→ **PROBLEMS AND TASKS**
1 - Print the part of the Apache::Session cleanup thread starting at "The insert needs" and ending at "column count mismatch.".
2 - Please proceed with the Apache::Session cleanup thread from the point where it stops.

→ **SELECTED TEXT**
-*-*-

Beefy Boxes and Bandwidth Generously Provided by pair Networks
There's more than one way to do things
 
PerlMonks  

Cleaning Up Apache::Session data

by grantm (Parson)
on Mar 31, 2003 at 02:36 UTC ( #246837=perlquestion: print w/replies, xml ) Need Help??

grantm has asked for the wisdom of the Perl Monks concerning the following question:

I'm using Apache::Session to store session state in a PostgreSQL database. If the user hits the logout button, I can call the delete() method on the tied session object, but if the user just goes away, their session data lives on forever in the database table. What method do people use for cleaning up old sessions?

I considered adding a timestamp column to the session table and defining a trigger to update this column on any insert or update. Then I could run a simple delete statement to delete rows where the timestamp value is say more than a couple of hours old. This seemed like it might be reinventing the wheel but I can't see anything in the Apache::Session docs that looks like a standard way of doing it.

Super search pulled up this node which seems to imply that simply adding a column called 'time' would cause Apache::Session::MySQL to update the timestamp on each save, but I couldn't see anything in the code to support that assertion.

Replies are listed 'Best First'.
Re: Cleaning Up Apache::Session data
by iguanodon (Priest) on Mar 31, 2003 at 02:51 UTC
    I do exactly what you describe. I use Apache::Session with an Oracle back end, and a trigger updates a 'last used time' column. Then I run a cron job to delete sessions older than a given number of days. I find it useful to leave the sessions around for a few days so I can look at them to troubleshoot problems.

    The automatic updating of TIMESTAMP columns is a MySQL thing, it's not part of the Apache::Session code. I haven't used PostgreSQL in a while, so I can't remember if the equivalent functionality exists.

      In PostgreSQL

      ALTER TABLE tablename ADD COLUMN ts timestamp; ALTER TABLE tablename ALTER COLUMN ts SET DEFAULT CURRENT_TIMESTAMP;

      This will add a column which will get the time of the transaction on every insert automatically.

      You should use table and column names appropriate to your situation of course, also, if you are making the table you can pop the default in when you define the column like so.

      CREATE TABLE tablename ( ..., ts timestamp DEFAULT CURRENT_TIMESTAMP, +... );

      The insert needs to be  INSERT INTO tablename ( col1, col2 ) VALUES ( ?, ? ); rather than one which does INSERT INTO tablename VALUES ( ?, ? ); otherwise you will have a column count mismatch.

-*-*-

[Items from a dataset]

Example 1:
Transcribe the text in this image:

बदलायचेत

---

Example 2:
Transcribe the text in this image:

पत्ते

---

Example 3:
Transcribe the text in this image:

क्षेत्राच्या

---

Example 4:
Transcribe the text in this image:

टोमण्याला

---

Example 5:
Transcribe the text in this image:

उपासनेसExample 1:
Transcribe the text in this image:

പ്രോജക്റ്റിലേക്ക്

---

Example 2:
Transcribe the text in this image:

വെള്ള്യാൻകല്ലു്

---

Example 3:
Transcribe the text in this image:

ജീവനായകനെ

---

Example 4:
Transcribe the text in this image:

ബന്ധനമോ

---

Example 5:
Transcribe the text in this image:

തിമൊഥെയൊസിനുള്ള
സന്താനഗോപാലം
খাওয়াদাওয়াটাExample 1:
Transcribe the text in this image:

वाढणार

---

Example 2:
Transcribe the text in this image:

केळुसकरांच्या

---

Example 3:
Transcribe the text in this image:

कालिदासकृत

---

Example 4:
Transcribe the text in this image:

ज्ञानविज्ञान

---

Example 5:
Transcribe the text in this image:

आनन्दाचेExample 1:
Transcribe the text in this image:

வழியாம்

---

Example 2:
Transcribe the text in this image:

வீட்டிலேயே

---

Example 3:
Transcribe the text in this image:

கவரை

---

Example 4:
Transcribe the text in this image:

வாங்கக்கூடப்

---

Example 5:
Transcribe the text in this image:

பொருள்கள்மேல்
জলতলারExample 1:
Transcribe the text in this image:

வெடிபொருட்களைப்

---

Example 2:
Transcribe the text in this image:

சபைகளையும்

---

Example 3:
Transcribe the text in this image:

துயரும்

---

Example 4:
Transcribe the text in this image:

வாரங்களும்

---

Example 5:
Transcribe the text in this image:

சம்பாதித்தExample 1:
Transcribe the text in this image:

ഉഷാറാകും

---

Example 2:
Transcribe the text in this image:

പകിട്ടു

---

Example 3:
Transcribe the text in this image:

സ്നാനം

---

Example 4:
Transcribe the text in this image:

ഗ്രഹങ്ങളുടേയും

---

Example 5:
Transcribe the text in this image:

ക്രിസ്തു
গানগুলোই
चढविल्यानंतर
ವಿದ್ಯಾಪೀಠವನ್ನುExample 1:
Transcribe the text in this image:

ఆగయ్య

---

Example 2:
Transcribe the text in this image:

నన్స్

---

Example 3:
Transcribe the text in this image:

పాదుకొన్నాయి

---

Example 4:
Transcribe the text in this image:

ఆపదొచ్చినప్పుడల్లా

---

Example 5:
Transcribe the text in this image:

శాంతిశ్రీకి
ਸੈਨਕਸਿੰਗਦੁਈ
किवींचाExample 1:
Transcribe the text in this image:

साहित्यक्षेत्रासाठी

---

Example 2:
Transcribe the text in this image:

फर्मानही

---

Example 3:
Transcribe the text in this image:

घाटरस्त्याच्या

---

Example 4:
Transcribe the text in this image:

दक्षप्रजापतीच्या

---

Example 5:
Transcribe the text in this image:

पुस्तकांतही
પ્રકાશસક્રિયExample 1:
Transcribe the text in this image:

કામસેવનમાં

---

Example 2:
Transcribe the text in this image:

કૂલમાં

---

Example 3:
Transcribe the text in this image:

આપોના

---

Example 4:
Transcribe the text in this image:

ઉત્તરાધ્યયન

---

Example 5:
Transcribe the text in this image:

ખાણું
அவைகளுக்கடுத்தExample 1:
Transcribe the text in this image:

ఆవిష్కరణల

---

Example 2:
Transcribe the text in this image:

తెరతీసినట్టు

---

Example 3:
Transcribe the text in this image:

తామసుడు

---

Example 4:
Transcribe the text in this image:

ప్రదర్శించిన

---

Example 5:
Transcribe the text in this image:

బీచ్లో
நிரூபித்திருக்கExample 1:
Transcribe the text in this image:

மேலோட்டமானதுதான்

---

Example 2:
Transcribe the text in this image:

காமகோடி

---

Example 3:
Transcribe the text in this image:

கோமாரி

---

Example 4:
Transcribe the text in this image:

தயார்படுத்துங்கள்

-*-*-

→ **SET OF ANSWERS**
1 -
The insert needs to be  INSERT INTO tablename ( col1, col2 ) VALUES ( ?, ? ); rather than one which does INSERT INTO tablename VALUES ( ?, ? ); otherwise you will have a column count mismatch.

2 -
Cleaning Up Apache::Session data - Summary
by grantm (Parson) on Mar 31, 2003 at 22:43 UTC

    Thanks for the replies (including CB messages). To summarise ...

    dkubb was correct in Re: Re: Apache::Session::MySQL when he suggested simply adding a column of type 'timestamp'. The reason I couldn't see any code to implement this is that 'timestamp' is a MySQL built-in that automatically tracks the time a row was last updated.

    Since I'm using PostgreSQL, I don't have that exact functionality at my finger tips. dga suggested simply adding a timestamp column with a default value of the current time. This would store the timestamp when the session was created but would not increment the timestamp when the session data was subsequently updated. For 99% of applications, this is probably an adequate solution - if a session was created say 2 days ago then you can probably assume it is no longer being used.

    There may be some applications where you can't make that assumption. If sessions might be actively used for an arbitrary length of time, then you need to track when the session was last updated rather than when it was created. In PostgreSQL, you can achieve this with a trigger.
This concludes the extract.